We will use in vivo and in vitro approaches to increase understanding of effects of the non-anatomic intervention. To study the changes in vivo, we will measure longitudinal 3D kinematics of rTSA patients from pre-operative to 1-year post-operative. This will allow us to study progression of anatomical adaptations during early recovery and their influence on ROM. We predict that increased scapular contributions are largest post-operatively and decrease as recovery progresses.

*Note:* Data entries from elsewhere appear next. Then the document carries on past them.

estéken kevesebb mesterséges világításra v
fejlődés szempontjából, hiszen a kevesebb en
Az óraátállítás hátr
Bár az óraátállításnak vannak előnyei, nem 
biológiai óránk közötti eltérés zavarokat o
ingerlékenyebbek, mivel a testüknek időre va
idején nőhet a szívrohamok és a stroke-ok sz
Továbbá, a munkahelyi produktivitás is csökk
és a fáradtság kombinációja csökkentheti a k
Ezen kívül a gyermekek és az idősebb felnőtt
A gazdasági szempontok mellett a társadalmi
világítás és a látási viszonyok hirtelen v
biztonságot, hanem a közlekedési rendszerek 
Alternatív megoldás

To separately analyze effects of musculoskeletal adaptations and rTSA surgery, we will simulate human motions in vitro using a biomechanical simulator. We will develop and validate a dynamic scapula shoulder simulator that will allow recreation of human motions with accurate humerus to scapula relationships. We predict that the altered motion kinematics resulting from musculoskeletal adaptations after rTSA will cause a greater increase in intrinsic shoulder muscle force efficacy compared to the rTSA implant. Findings from this research will improve understanding of the effects of the non-anatomic intervention on structural and functional changes in the shoulder joint. In the future, this information could refine physical therapy and rehabilitation protocols to provide targeted treatment to rTSA patients.